## What needs to be done:
Reproduce word for word the stretch of the hepatitis A text from "Fig. 3. Diagram" through "later; • probable case.".

## Given text:
BEGIN

Fig. 3. Diagram illustrating the make up of the households within the extended family and how hepatitis A virus (HAV) may have been transmitted between them. * Child tested by dried blood spot. Underlining denotes an asymptomatic, recent past HAV infection; ‡, asymptomatic, current HAV infection; † incubating HAV infection, child symptomatic 15 days later; • probable case.

In many countries including the UK [4, 22] immunization guidelines recommend hepatitis A immunization for persons travelling to endemic areas. However, this recommendation is often not followed [23]. There could be a number of possible reasons for this. First, there is confusion about the need for payment for hepatitis A immunization. Although hepatitis A vaccine is free to those who travel to endemic countries, there is anecdotal evidence that there may be some degree of confusion among GP practices. The price of hepatitis A immunization can be as much as £55 per dose or £110 per course; a full course of vaccine for each member of this family could have been as much as £4180 collectively. Second, travellers might not perceive the risk especially those born in or who spent their childhood in endemic areas and then moved to UK might think that they are immune to hepatitis A. Travellers may not visit a travel health clinic or GP to get travel health advice because they are travelling ‘home’ and it may not occur to them that there may be susceptible people among those travelling. It has been reported that only one-third of travellers going abroad, especially to developing countries, obtain travel health information [24]. Third, the vaccine is recommended preferably 2 weeks prior to travel [4]. It is possible that people may think after this time it is too late to be immunized even though immunization is still effective even if given as late as the day of travel [25]. Last, increasing numbers of travellers use the internet to plan and book their holidays [22]; thereby missing the opportunity to receive any travel health advice including the need for hepatitis A immunization either from a healthcare professional or travel health agent. With regard to this extended family, none of the households with cases perceived that there was a risk of contracting hepatitis A as they were visiting friends and relatives and had been doing so for many years. All the cases were born and raised in the UK and none of them sought pre-travel health advice before travelling to Pakistan.


This study is a good example of an outbreak of hepatitis A caused by importation from abroad followed by secondary spread on return to the UK, most of which could have been prevented by immunization before travelling abroad. Uptake of immunization was 100% in identified contacts which suggests that immunization (vaccine or HNIG) is acceptable, and can be rapidly arranged by liaising with GPs. DBS testing was a useful tool for investigating this outbreak and was found to be more acceptable to parents than taking blood samples from children by venesection.

It is clear that a mixture of common and innovative approaches at local, regional and national levels is needed to enhance hepatitis A immunization uptake in travellers to endemic countries, particularly children. There will always be challenges in promoting uptake in travellers, although the focus should not just be on travellers themselves but also on first-and second-generation migrants. GPs could easily identify such individuals and could proactively offer immunization in anticipation of them travelling ‘home’ at some point to visit friends and family rather than relying on them to seek travel health advice prior to a trip. In addition local Health Protection Units (HPUs) and the Primary Care Trusts (PCTs) should take proactive measures to better educate their populations about the risk of hepatitis A infection associated with travelling to endemic countries and the benefit of pre-travel hepatitis A vaccination.

END

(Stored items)
BEGIN

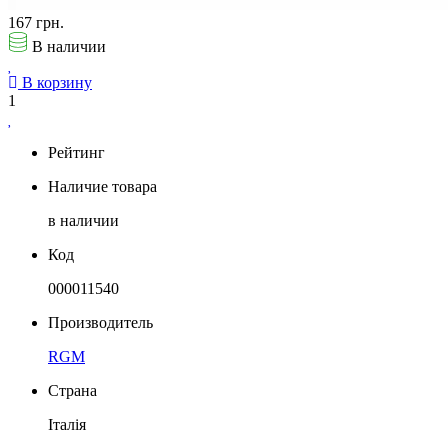
167 грн.
В наличии
В корзину
1
Рейтинг
Наличие товара
в наличии
Код
000011540
Производитель
RGM
Страна
Італія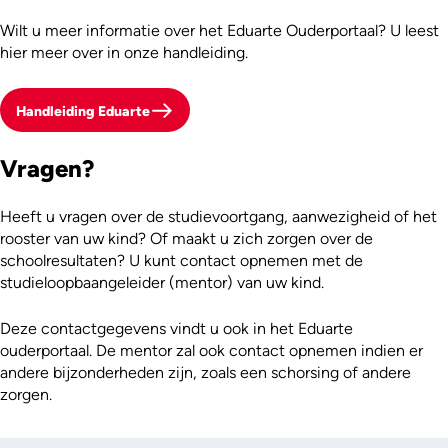
Wilt u meer informatie over het Eduarte Ouderportaal? U leest
hier meer over in onze handleiding.
Handleiding Eduarte
Vragen?
Heeft u vragen over de studievoortgang, aanwezigheid of het
rooster van uw kind? Of maakt u zich zorgen over de
schoolresultaten? U kunt contact opnemen met de
studieloopbaangeleider (mentor) van uw kind.
Deze contactgegevens vindt u ook in het Eduarte
ouderportaal. De mentor zal ook contact opnemen indien er
andere bijzonderheden zijn, zoals een schorsing of andere
zorgen.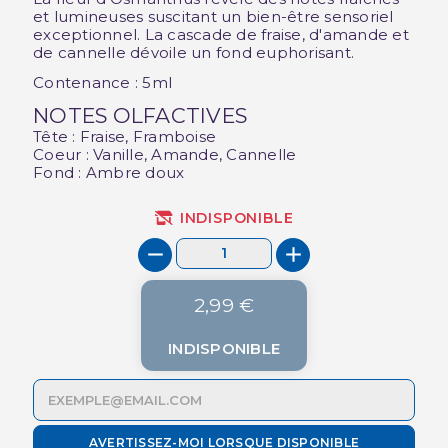
et lumineuses suscitant un bien-être sensoriel
exceptionnel. La cascade de fraise, d'amande et
de cannelle dévoile un fond euphorisant.
Contenance : 5ml
NOTES OLFACTIVES
Tête : Fraise, Framboise
Coeur : Vanille, Amande, Cannelle
Fond : Ambre doux
INDISPONIBLE
2,99 €
INDISPONIBLE
AVERTISSEZ-MOI LORSQUE DISPONIBLE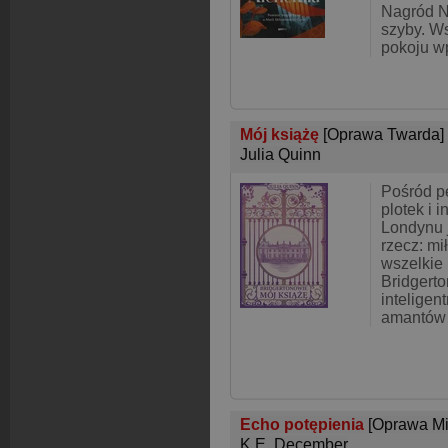
Nagród N
szyby. Ws
pokoju w
Mój książę
[Oprawa Twarda]
Julia Quinn
Pośród pe
plotek i i
Londynu j
rzecz: mi
wszelkie
Bridgerto
inteligen
amantów
Echo potępienia
[Oprawa Mi
K.E. December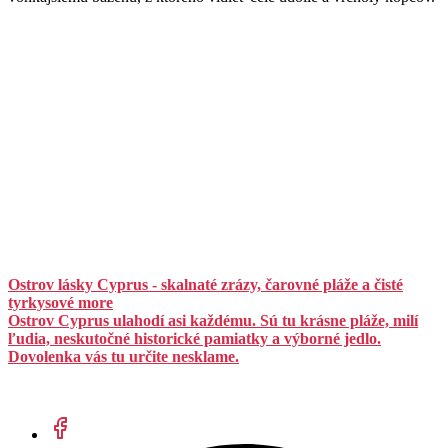
Ostrov lásky Cyprus - skalnaté zrázy, čarovné pláže a čisté
tyrkysové more
Ostrov Cyprus ulahodí asi každému. Sú tu krásne pláže, milí
ľudia, neskutočné historické pamiatky a výborné jedlo.
Dovolenka vás tu určite nesklame.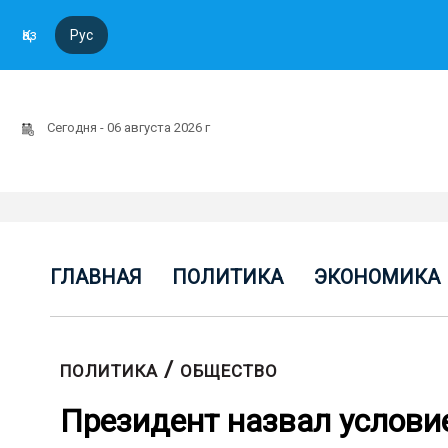
Қаз
Рус
Сегодня - 06 августа 2026 г
ГЛАВНАЯ
ПОЛИТИКА
ЭКОНОМИКА
/
ПОЛИТИКА
ОБЩЕСТВО
Президент назвал услови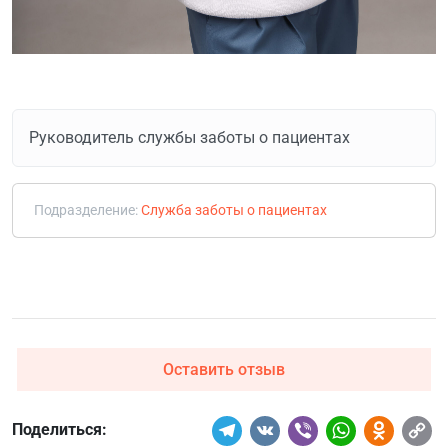
Руководитель службы заботы о пациентах
Подразделение:
Служба заботы о пациентах
Оставить отзыв
Поделиться: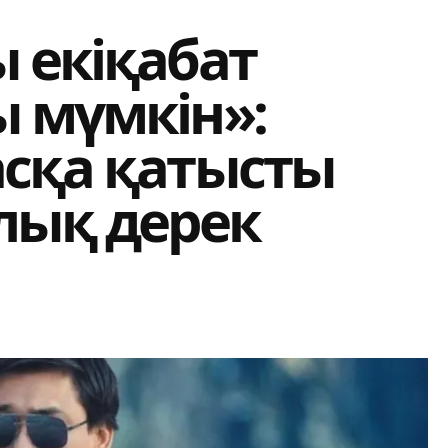
 екіқабат
 мүмкін»:
асқа қатысты
лық дерек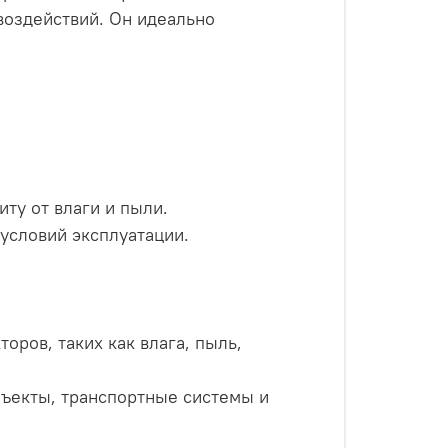
воздействий. Он идеально
ту от влаги и пыли.
условий эксплуатации.
ров, таких как влага, пыль,
ъекты, транспортные системы и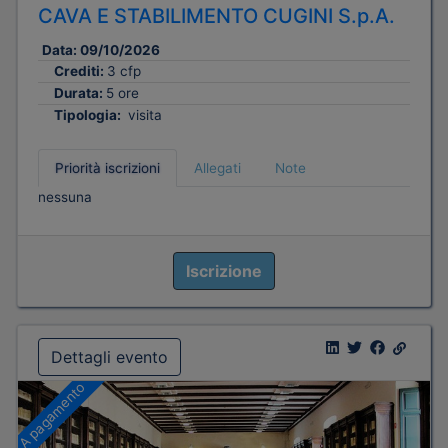
CAVA E STABILIMENTO CUGINI S.p.A.
Data:
09/10/2026
Crediti:
3 cfp
Durata:
5 ore
Tipologia:
visita
Priorità iscrizioni
Allegati
Note
nessuna
Iscrizione
Dettagli evento
A pagamento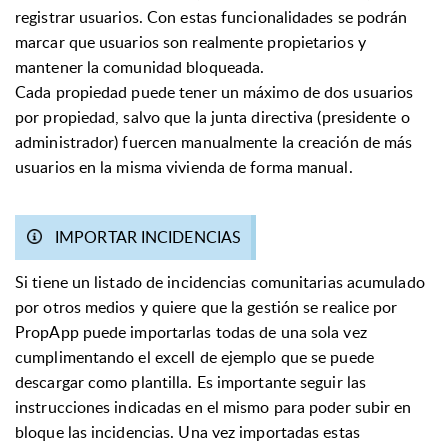
registrar usuarios. Con estas funcionalidades se podrán
marcar que usuarios son realmente propietarios y
mantener la comunidad bloqueada.
Cada propiedad puede tener un máximo de dos usuarios
por propiedad, salvo que la junta directiva (presidente o
administrador) fuercen manualmente la creación de más
usuarios en la misma vivienda de forma manual.
IMPORTAR INCIDENCIAS
Si tiene un listado de incidencias comunitarias acumulado
por otros medios y quiere que la gestión se realice por
PropApp puede importarlas todas de una sola vez
cumplimentando el excell de ejemplo que se puede
descargar como plantilla. Es importante seguir las
instrucciones indicadas en el mismo para poder subir en
bloque las incidencias. Una vez importadas estas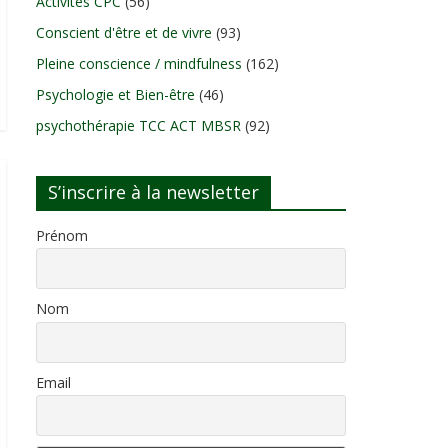
Activités CPC
(56)
Conscient d'être et de vivre
(93)
Pleine conscience / mindfulness
(162)
Psychologie et Bien-être
(46)
psychothérapie TCC ACT MBSR
(92)
S’inscrire à la newsletter
Prénom
Nom
Email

END

## Output for this task:
Fig. 3. Diagram illustrating the make up of the households within the extended family and how hepatitis A virus (HAV) may have been transmitted between them. * Child tested by dried blood spot. Underlining denotes an asymptomatic, recent past HAV infection; ‡, asymptomatic, current HAV infection; † incubating HAV infection, child symptomatic 15 days later; • probable case.